§ **PAGE TEXT**:
####################

Because my INR has been so stable, I don't have to go back for an entire MONTH. Woo! Another vacation!

Unless, of course, our air conditioning quits again. Then maybe I'll have to fake a nosebleed or something.

Thursday, July 05, 2007

Ah, youth

I've had a problem that has plagued me since I was a teenager: Apparently, I look a lot younger than I actually am. I was still getting carded for R-rated movies well into my 20s. After we moved into our house, I'd open the door to door-to-door salespeople only to have most of them ask me, "Are your mom and dad at home?"

It hasn't happened in quite a while, so I thought, "Well, maybe having a baby and getting cancer have finally aged me." Today, a guy from the water department came by to hook up some new water-meter thingie. He explained what he was going to do, and then said, "Um. Are you over 18?"

HEH.

This was kind of an annoying problem when I was 17 and just wanted to see The Hand that Rocks the Cradle without being harassed. Now it's just fun.

Tuesday, July 03, 2007

There's no place like home

We're finally home from our vacation. WCK turned out to be a very good traveler. She had just a few typical unhappy two-year-old moments, but nothing that couldn't -- and hasn't -- happened at home, say, on a trip to Hy-Vee. For the most part, she was very agreeable about sleeping in her travel crib, staying in different hotel rooms, and riding in the car for long stretches at a time. She did have one awful bout of carsickness on the Wildlife Loop at Custer State Park, but she bounced right back. (Note to parents: Never feed your child an enormous peanut-butter-and-jelly sandwich and then immediately head out on the Wildlife Loop. If you absolutely have to do that, have more than four baby wipes in the car with you. Just something to consider.)

If there was anything to see in the state of South Dakota, we saw it: Roaming buffalo, Mount Rushmore, the Corn Palace, Al's Oasis, that low-budget prairie-dog farm outside of the Badlands, you name it. One of our early stops was Wall Drug, which is nearly impossible to explain to anyone who has never been there. I guess it's part drug store, part enormous tacky gift shop, part restaurant, and part bizarre playground for the kids. Wall Drug features an enormous animatronic T-Rex that roars every 12 minutes. We kept WCK away from the roaring, but she still spotted his head peering over the wall. From then on, she decided to remind us every 12 minutes that she was scared of the dinosaur. She would approach strangers at Mount Rushmore and inform them, "Scared! Dinosaur!" We think it was her personal warning system: "Hey, if you're going to Wall Drug, don't go see that dinosaur, people!"

####################

§ **RECORD EXTRACTS**:
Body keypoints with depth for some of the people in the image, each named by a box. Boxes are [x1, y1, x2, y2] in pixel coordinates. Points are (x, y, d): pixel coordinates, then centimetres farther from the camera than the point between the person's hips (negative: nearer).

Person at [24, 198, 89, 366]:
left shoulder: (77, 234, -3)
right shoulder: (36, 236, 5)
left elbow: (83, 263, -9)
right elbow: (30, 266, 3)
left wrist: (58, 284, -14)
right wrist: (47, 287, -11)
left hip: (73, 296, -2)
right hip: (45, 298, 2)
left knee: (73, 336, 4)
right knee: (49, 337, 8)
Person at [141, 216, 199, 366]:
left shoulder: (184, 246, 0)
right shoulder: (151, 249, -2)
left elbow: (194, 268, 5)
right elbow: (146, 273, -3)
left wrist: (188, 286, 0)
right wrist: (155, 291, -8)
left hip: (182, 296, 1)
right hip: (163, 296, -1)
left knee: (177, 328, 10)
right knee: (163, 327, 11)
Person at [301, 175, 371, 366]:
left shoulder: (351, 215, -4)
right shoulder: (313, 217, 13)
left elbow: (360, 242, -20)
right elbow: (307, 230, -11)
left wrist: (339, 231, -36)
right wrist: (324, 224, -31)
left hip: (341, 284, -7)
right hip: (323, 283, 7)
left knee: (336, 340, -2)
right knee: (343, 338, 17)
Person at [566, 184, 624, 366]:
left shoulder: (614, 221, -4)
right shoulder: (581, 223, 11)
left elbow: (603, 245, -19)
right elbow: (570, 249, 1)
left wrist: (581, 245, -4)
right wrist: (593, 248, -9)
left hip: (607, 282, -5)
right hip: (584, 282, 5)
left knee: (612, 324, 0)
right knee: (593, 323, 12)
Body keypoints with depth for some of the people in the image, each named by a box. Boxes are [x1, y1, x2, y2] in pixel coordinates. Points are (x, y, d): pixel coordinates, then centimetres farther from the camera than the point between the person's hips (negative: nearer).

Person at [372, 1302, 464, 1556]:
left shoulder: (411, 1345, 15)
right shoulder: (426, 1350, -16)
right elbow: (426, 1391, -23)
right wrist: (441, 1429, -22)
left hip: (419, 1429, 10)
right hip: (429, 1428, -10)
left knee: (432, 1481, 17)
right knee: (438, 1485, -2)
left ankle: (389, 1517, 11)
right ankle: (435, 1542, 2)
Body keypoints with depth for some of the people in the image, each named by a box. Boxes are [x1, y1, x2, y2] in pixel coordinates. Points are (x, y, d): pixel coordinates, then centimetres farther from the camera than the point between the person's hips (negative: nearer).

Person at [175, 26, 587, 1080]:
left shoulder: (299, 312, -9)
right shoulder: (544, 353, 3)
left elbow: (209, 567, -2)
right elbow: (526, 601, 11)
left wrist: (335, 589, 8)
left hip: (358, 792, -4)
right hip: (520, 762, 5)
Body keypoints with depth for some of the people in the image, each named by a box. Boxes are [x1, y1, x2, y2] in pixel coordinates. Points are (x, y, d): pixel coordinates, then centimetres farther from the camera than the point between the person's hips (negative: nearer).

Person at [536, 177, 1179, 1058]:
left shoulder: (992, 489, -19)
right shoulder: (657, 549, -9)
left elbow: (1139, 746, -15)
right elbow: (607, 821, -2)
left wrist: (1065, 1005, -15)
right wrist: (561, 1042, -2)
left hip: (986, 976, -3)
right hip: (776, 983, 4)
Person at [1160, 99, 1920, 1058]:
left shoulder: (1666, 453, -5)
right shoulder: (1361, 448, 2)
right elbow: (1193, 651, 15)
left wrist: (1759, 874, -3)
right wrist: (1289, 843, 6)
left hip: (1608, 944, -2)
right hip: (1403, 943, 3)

####################

Summarize the blog entries in two sentences. Work only from the text; the items are not needed.

The writer has long been taken for much younger, and a water department worker asking "Are you over 18?" now seems fun rather than annoying. Back from a South Dakota vacation that took in Mount Rushmore, the Corn Palace and Wall Drug, the writer reports that two-year-old WCK traveled well apart from one bout of carsickness, but was so scared of Wall Drug's animatronic T-Rex that she kept warning people about it.